◆ **Extract**

The Kantorovich theorem, or Newton–Kantorovich theorem, is a mathematical statement on the semi-local convergence of Newton's method. It was first stated by Leonid Kantorovich in 1948.[1][2] It is similar to the form of the Banach fixed-point theorem, although it states existence and uniqueness of a zero rather than a fixed point.[3]

Newton's method constructs a sequence of points that under certain conditions will converge to a solution [math]\displaystyle{ x }[/math] of an equation [math]\displaystyle{ f(x)=0 }[/math] or a vector solution of a system of equation [math]\displaystyle{ F(x)=0 }[/math]. The Kantorovich theorem gives conditions on the initial point of this sequence. If those conditions are satisfied then a solution exists close to the initial point and the sequence converges to that point.[1][2]

Assumptions

Let [math]\displaystyle{ X\subset\R^n }[/math] be an open subset and [math]\displaystyle{ F:X \subset \R^n \to\R^n }[/math] a differentiable function with a Jacobian [math]\displaystyle{ F^{\prime}(\mathbf x) }[/math] that is locally Lipschitz continuous (for instance if [math]\displaystyle{ F }[/math] is twice differentiable). That is, it is assumed that for any [math]\displaystyle{ x \in X }[/math] there is an open subset [math]\displaystyle{ U\subset X }[/math] such that [math]\displaystyle{ x \in U }[/math] and there exists a constant [math]\displaystyle{ L\gt 0 }[/math] such that for any [math]\displaystyle{ \mathbf x,\mathbf y\in U }[/math]

[math]\displaystyle{ \|F'(\mathbf x)-F'(\mathbf y)\|\le L\;\|\mathbf x-\mathbf y\| }[/math]

holds. The norm on the left is the operator norm. In other words, for any vector [math]\displaystyle{ \mathbf v\in\R^n }[/math] the inequality

[math]\displaystyle{ \|F'(\mathbf x)(\mathbf v)-F'(\mathbf y)(\mathbf v)\|\le L\;\|\mathbf x-\mathbf y\|\,\|\mathbf v\| }[/math]

must hold.

◆ **Written task a**
Quote the rows word for word, starting at their first line and stopping after the line that contains "white balance: red 1.004, blue 1.096".
The rows are unrelated to the Kantorovich theorem text.

◆ **Saved entries**
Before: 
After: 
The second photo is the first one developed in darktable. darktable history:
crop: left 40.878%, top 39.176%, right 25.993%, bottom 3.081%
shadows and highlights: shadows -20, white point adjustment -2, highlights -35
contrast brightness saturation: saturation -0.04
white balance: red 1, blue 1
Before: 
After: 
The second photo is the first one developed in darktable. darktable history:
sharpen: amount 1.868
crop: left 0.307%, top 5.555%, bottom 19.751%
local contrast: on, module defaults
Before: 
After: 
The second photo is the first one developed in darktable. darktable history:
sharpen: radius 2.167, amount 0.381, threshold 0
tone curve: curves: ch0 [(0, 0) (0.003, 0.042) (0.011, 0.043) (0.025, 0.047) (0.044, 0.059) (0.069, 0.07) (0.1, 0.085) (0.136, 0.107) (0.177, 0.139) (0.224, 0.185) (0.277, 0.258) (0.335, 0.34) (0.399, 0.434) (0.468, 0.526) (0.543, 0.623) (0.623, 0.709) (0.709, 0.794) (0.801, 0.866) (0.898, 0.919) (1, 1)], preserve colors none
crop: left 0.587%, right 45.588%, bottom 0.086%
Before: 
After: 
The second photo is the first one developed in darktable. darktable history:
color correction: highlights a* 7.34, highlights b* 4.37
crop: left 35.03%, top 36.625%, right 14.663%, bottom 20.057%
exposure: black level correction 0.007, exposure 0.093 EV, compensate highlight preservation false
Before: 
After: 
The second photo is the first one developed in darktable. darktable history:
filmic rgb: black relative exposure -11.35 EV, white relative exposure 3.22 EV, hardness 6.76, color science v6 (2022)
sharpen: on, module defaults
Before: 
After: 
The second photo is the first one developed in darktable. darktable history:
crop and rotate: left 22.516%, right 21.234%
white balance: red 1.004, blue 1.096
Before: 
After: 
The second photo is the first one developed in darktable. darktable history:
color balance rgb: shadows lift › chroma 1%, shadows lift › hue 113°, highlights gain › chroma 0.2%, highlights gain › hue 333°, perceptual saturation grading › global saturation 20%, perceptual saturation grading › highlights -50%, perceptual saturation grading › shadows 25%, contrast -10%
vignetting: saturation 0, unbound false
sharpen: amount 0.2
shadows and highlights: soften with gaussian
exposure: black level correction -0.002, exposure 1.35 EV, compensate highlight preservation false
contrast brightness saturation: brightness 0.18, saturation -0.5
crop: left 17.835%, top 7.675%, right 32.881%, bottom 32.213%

◆ **Written task b**
Answer these questions from the Kantorovich theorem text:
(i) Who first stated the theorem, and in what year?
(ii) The theorem gives conditions on which point of the sequence?
(iii) Which norm is the one on the left of the first inequality?

◆ **Result a**
Before: 
After: 
The second photo is the first one developed in darktable. darktable history:
crop: left 40.878%, top 39.176%, right 25.993%, bottom 3.081%
shadows and highlights: shadows -20, white point adjustment -2, highlights -35
contrast brightness saturation: saturation -0.04
white balance: red 1, blue 1
Before: 
After: 
The second photo is the first one developed in darktable. darktable history:
sharpen: amount 1.868
crop: left 0.307%, top 5.555%, bottom 19.751%
local contrast: on, module defaults
Before: 
After: 
The second photo is the first one developed in darktable. darktable history:
sharpen: radius 2.167, amount 0.381, threshold 0
tone curve: curves: ch0 [(0, 0) (0.003, 0.042) (0.011, 0.043) (0.025, 0.047) (0.044, 0.059) (0.069, 0.07) (0.1, 0.085) (0.136, 0.107) (0.177, 0.139) (0.224, 0.185) (0.277, 0.258) (0.335, 0.34) (0.399, 0.434) (0.468, 0.526) (0.543, 0.623) (0.623, 0.709) (0.709, 0.794) (0.801, 0.866) (0.898, 0.919) (1, 1)], preserve colors none
crop: left 0.587%, right 45.588%, bottom 0.086%
Before: 
After: 
The second photo is the first one developed in darktable. darktable history:
color correction: highlights a* 7.34, highlights b* 4.37
crop: left 35.03%, top 36.625%, right 14.663%, bottom 20.057%
exposure: black level correction 0.007, exposure 0.093 EV, compensate highlight preservation false
Before: 
After: 
The second photo is the first one developed in darktable. darktable history:
filmic rgb: black relative exposure -11.35 EV, white relative exposure 3.22 EV, hardness 6.76, color science v6 (2022)
sharpen: on, module defaults
Before: 
After: 
The second photo is the first one developed in darktable. darktable history:
crop and rotate: left 22.516%, right 21.234%
white balance: red 1.004, blue 1.096

◆ **Result b**
(i) Leonid Kantorovich, in 1948.
(ii) The initial point.
(iii) The operator norm.